Oliver Sava of The A.V. Club gave the episode a rating of 'B+'. Brian Moylan of Vulture rated the episode five out of five stars. Bernardo Sim included all three original songs in Pride.com's 2023 list of the show's ten best original songs. Sim called Bob the Drag Queen's song "hilarious" and said Naomi Smalls "proved that she was so much more than what some fans were giving her credit for". He also said of Kim Chi's performance: "When she performed 'Fat, Fem & Asian' at the grand finale, not only were we gagged by the spectacle of it all, but also by the subversive message in the song that felt so empowering." Writing for Out magazine in 2025, Sim said Kim Chi's song "addressed desirability politics in a fun/cheeky way".

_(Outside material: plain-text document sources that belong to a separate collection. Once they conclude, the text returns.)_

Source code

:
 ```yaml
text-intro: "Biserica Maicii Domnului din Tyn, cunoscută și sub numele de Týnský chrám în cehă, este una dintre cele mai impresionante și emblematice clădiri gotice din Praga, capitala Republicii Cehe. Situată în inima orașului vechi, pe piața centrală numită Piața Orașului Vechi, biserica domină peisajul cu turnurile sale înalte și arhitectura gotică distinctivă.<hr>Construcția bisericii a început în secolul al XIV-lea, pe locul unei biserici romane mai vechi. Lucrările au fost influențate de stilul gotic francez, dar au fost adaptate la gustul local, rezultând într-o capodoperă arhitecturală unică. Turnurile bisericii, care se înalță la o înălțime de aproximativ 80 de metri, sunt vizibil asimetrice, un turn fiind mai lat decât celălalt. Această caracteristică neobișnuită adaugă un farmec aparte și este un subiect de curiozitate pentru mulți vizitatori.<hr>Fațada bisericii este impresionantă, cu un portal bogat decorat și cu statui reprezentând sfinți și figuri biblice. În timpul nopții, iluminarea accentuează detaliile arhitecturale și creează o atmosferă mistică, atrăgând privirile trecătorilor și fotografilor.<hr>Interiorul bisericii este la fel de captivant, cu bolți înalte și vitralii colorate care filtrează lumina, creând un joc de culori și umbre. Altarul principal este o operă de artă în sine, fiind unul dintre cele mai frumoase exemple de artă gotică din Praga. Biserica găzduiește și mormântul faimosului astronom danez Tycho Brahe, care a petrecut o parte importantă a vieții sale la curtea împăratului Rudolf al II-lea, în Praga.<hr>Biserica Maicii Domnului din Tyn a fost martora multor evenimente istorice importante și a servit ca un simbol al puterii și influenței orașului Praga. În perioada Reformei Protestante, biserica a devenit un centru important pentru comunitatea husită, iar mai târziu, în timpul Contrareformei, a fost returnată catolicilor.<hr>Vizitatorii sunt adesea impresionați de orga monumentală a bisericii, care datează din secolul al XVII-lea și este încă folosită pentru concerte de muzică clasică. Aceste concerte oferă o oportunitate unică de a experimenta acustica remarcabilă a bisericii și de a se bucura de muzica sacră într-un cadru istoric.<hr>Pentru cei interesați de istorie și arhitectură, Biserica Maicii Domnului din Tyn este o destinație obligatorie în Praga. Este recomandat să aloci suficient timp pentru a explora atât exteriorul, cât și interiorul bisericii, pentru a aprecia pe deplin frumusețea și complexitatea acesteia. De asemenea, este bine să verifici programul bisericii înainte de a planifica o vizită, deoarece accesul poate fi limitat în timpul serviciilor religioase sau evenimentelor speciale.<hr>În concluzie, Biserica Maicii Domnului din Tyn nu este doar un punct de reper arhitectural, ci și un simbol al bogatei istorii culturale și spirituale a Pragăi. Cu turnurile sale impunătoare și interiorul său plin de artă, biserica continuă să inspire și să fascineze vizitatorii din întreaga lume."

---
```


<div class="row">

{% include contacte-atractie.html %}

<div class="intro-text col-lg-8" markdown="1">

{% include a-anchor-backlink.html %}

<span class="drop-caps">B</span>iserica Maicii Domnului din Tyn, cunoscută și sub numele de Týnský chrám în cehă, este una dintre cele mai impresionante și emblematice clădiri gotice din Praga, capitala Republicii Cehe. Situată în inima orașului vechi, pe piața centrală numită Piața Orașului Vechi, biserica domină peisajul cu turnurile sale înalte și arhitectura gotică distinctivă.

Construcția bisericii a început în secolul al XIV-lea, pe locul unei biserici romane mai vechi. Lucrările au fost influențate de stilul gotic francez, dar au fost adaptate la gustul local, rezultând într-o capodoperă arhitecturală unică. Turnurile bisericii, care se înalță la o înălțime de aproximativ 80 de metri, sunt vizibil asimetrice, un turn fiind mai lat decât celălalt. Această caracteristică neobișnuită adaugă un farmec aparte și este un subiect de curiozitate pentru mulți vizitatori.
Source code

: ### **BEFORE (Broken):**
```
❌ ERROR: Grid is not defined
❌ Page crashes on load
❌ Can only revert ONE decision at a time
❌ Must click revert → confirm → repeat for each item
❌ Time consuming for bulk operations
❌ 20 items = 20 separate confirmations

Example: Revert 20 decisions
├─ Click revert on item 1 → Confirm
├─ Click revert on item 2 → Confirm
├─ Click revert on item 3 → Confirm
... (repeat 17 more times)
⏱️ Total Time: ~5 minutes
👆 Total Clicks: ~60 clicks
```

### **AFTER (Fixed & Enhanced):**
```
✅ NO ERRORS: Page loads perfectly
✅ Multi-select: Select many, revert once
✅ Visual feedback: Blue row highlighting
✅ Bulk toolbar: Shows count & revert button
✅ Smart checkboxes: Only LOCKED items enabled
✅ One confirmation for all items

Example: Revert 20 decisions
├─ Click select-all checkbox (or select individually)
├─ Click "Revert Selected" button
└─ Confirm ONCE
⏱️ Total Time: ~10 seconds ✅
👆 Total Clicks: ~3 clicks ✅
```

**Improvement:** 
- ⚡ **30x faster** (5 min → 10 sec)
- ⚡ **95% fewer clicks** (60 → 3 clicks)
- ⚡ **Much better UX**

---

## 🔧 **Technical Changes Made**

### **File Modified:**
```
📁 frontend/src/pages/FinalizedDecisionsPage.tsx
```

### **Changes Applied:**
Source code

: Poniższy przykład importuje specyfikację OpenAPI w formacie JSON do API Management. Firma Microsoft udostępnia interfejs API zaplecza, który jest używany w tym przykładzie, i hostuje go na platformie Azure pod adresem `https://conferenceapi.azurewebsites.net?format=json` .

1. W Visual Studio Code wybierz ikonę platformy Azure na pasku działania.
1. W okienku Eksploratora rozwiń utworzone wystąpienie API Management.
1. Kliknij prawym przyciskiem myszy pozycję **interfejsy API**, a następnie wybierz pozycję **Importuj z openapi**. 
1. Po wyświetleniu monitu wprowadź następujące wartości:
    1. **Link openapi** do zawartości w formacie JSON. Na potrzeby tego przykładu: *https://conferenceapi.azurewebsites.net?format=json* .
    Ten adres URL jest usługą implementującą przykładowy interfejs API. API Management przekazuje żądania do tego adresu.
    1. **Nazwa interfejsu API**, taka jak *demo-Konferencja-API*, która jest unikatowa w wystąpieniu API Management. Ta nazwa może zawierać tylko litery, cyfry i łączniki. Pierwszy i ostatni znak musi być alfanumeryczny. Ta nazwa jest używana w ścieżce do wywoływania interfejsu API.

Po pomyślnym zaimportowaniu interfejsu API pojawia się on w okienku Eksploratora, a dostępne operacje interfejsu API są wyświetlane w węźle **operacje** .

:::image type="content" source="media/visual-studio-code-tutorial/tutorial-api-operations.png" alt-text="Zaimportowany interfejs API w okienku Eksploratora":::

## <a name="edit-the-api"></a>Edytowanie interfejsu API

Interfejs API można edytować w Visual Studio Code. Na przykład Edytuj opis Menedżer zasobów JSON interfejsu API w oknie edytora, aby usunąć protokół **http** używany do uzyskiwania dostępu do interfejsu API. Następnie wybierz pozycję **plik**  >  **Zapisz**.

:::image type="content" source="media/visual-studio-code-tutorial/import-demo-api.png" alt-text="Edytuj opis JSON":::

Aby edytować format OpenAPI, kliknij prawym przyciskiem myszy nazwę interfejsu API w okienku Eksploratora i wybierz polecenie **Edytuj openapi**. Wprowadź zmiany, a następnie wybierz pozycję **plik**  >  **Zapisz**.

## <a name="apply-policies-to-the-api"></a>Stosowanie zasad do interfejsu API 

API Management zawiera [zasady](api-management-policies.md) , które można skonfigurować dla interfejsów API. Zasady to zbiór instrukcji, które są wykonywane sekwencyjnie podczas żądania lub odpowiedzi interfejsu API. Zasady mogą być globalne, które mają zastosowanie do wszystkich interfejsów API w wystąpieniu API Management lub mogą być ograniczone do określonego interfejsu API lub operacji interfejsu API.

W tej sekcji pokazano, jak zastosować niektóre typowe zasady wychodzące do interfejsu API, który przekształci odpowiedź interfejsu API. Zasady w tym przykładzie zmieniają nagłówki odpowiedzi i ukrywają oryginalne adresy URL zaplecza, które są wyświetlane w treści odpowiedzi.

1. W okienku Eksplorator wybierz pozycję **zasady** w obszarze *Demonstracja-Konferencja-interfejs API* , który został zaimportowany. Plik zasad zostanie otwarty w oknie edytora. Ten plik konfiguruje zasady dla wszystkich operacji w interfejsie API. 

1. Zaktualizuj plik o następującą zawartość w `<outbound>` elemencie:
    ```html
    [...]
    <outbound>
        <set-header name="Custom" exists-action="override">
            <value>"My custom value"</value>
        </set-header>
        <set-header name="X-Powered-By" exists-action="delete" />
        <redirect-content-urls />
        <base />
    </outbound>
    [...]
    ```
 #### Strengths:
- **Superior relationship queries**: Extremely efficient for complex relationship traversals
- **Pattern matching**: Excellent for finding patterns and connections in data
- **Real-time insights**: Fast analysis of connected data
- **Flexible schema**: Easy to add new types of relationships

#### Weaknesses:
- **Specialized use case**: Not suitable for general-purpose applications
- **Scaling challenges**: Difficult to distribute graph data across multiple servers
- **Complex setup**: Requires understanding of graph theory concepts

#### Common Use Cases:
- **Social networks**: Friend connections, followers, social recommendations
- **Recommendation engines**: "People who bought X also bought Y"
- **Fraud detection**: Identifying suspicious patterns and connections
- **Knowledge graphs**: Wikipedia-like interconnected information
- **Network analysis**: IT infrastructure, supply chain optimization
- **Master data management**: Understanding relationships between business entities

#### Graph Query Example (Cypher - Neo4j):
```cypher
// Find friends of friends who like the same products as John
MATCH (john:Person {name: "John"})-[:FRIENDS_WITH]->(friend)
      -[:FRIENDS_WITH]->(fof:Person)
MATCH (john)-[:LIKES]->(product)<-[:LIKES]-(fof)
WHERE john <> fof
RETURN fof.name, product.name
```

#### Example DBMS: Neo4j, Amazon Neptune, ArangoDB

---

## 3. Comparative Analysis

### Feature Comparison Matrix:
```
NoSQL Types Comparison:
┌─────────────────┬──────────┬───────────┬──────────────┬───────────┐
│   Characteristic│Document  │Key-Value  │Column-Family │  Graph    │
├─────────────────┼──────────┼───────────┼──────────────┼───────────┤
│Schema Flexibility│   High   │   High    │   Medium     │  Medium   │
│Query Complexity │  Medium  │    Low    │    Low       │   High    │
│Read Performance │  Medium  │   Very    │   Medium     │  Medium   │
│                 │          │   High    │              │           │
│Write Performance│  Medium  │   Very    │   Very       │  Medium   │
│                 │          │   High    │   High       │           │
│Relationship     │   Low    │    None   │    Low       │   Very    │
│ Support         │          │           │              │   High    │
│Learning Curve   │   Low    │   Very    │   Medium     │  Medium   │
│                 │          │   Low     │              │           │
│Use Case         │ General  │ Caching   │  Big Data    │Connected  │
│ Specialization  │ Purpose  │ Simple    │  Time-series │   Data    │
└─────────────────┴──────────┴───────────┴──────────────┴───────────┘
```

In 2024, James Factora of Them said "Fat, Fem & Asian" was "instantly iconic". Kim Chi later released T-shirts with the text "Yas fats / Yas fems / Yas Azns", with proceeds benefitting the Los Angeles LGBT Center, Proud2Share, and Shape Up America. In The Fashion Studies Journal, Erique Zhang wrote, "By proudly proclaiming herself 'Fat, Fem & Asian' both on television and online, Kim Chi used her media visibility to transform these stigmatized characteristics into things to be celebrated."